*What to work on:*
1. In the patch review excerpt, print the part that opens with the words containing "Why not try" and closes with "a last resort?".
2. Can you restate the paragraph of the patch review excerpt that begins "Why not try to use indirect tables" more briefly, keeping its main points?
3. In the patch review excerpt, what does the code comment say the size of the Level2 table equals according to the GIC spec?

*Extract provided:*

□ □ □ □

Why not try to use indirect tables if they are available, irrespective
of the size of the required allocation? From a memory usage point of
view, it is likely to always be a gain, unless your id space is so
small that it fits in a single page. And with PCIe, you know for sure
that the ID space is extremely sparse, hence indirect tables are an
immediate win.

Do you see any value in using the indirect table as a last resort?

> +
> + val |= GITS_BASER_INDIRECT;
> + writeq_relaxed(val, its->base + GITS_BASER + i * 8);
> + tmp = readq_relaxed(its->base + GITS_BASER + i * 8);
> + tried_indirect = true;
> +
> + /* Does ITS HW supports Indirect table walk? */
> + if (!(tmp & GITS_BASER_INDIRECT)) {
> + pr_warn("%s: Device Table too large, reduce order to %u\n",
> + node_name, order);
> + goto retry_baser;
> + }
> +
> + /*
> + * According to GIC spec, the size of the Level2 table
> + * is equal to ITS page size which is 'psz'. For
> + * computing Level1 table1 size, subtract DevID bits
> + * that covers Level2 table from 'ids' which is reported
> + * by ITS hardware times Level1 table entry size 8bytes.
> + *
> + * L2-DevIDs = ilog2(psz / entry_size)

□ □ □ □

*Data to examine:*
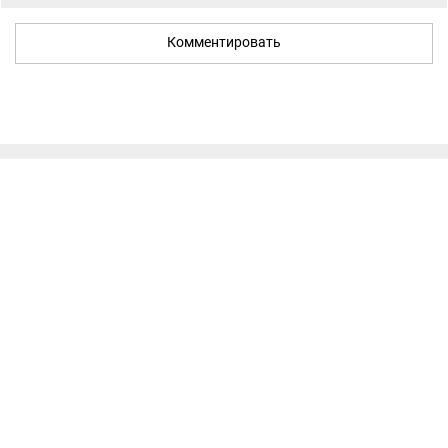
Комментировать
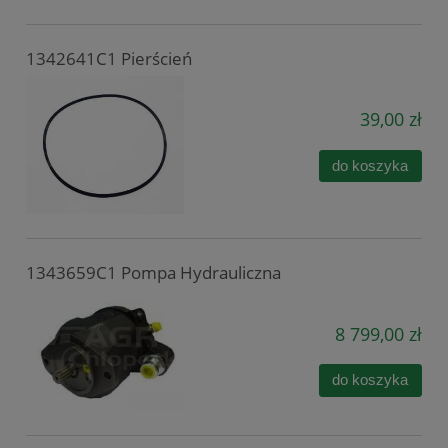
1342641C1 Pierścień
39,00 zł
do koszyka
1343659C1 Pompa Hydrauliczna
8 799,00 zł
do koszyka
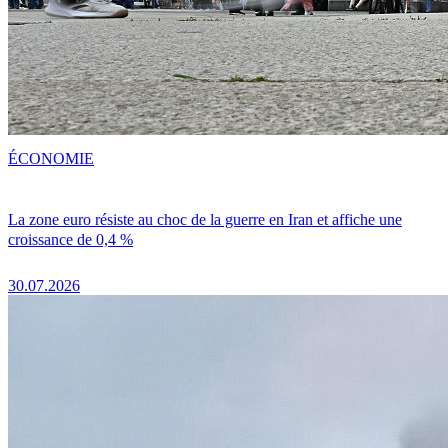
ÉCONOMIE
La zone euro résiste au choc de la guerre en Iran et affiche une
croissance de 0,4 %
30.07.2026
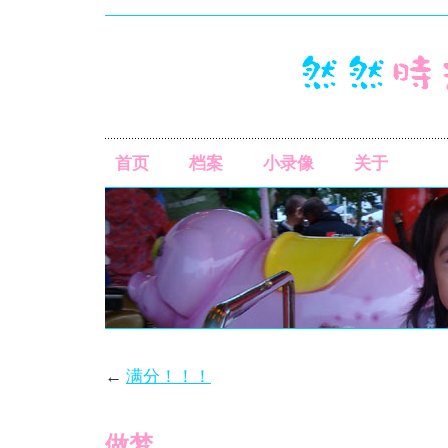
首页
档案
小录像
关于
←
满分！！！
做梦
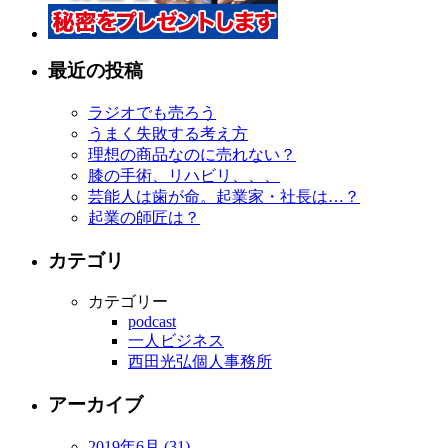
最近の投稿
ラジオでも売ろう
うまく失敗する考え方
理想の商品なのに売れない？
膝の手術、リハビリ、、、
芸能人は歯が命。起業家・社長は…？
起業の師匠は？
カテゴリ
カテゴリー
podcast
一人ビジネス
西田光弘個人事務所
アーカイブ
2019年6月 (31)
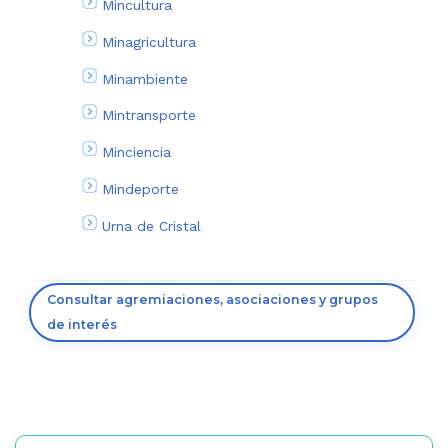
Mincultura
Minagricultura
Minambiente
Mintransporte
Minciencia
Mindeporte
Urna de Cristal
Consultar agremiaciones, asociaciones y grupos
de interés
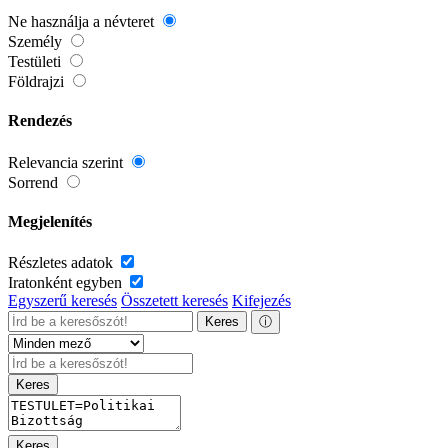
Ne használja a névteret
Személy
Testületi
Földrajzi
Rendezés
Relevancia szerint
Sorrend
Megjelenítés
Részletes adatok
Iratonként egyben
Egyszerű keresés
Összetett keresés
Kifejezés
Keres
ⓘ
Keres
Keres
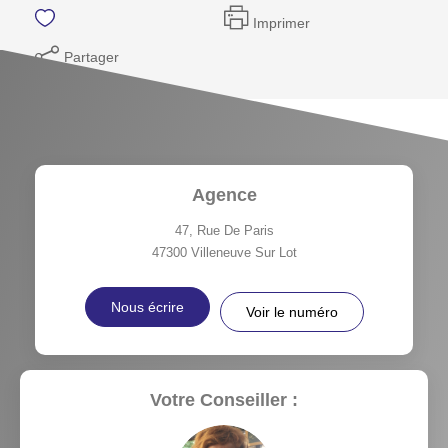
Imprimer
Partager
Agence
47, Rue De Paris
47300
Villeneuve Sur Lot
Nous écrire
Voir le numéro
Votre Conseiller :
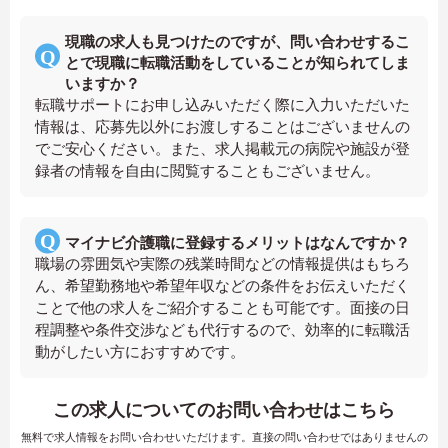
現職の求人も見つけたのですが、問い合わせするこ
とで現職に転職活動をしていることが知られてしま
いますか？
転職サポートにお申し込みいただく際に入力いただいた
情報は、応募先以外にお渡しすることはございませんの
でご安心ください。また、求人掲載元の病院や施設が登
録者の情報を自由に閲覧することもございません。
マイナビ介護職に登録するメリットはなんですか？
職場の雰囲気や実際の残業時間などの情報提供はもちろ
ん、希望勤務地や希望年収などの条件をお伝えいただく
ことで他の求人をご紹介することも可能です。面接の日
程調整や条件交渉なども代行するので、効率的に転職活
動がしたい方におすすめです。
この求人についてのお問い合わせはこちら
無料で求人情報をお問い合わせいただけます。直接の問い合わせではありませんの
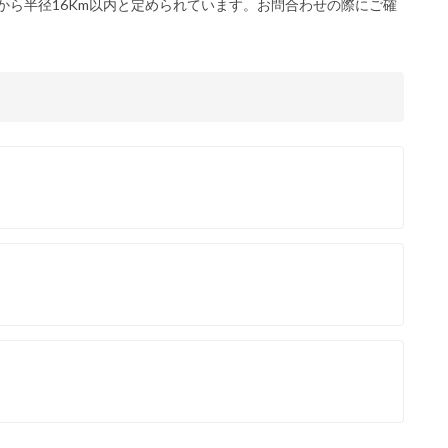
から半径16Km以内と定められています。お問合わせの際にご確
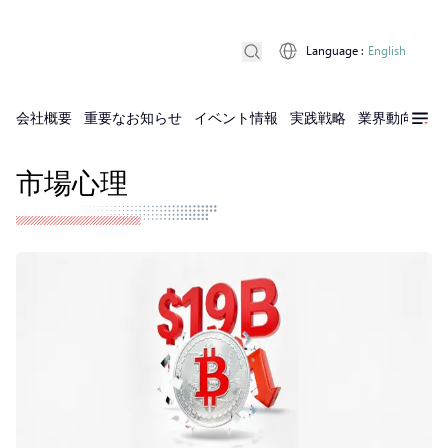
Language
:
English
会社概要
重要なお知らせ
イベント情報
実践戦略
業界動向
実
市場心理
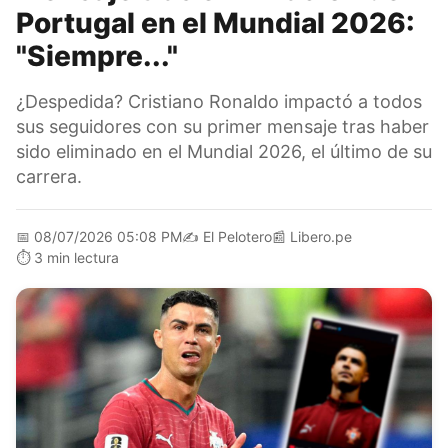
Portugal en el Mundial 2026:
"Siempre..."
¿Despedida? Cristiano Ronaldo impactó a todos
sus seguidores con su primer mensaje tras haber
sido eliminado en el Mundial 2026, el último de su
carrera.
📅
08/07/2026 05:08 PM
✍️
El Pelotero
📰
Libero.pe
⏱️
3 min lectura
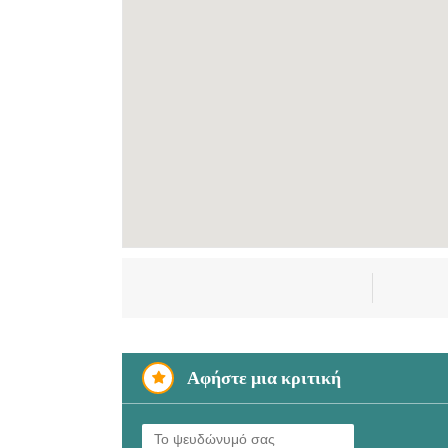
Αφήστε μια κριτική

□ □ □ □

*Solutions to the tasks:*
1.
Why not try to use indirect tables if they are available, irrespective
of the size of the required allocation? From a memory usage point of
view, it is likely to always be a gain, unless your id space is so
small that it fits in a single page. And with PCIe, you know for sure
that the ID space is extremely sparse, hence indirect tables are an
immediate win.

Do you see any value in using the indirect table as a last resort?

2. Indirect tables should be used whenever they are available, regardless of the allocation size. For memory use they are likely always a gain, unless the ID space is small enough to fit in a single page. PCIe's ID space is extremely sparse, so there indirect tables are an immediate win.

3. The ITS page size, 'psz'.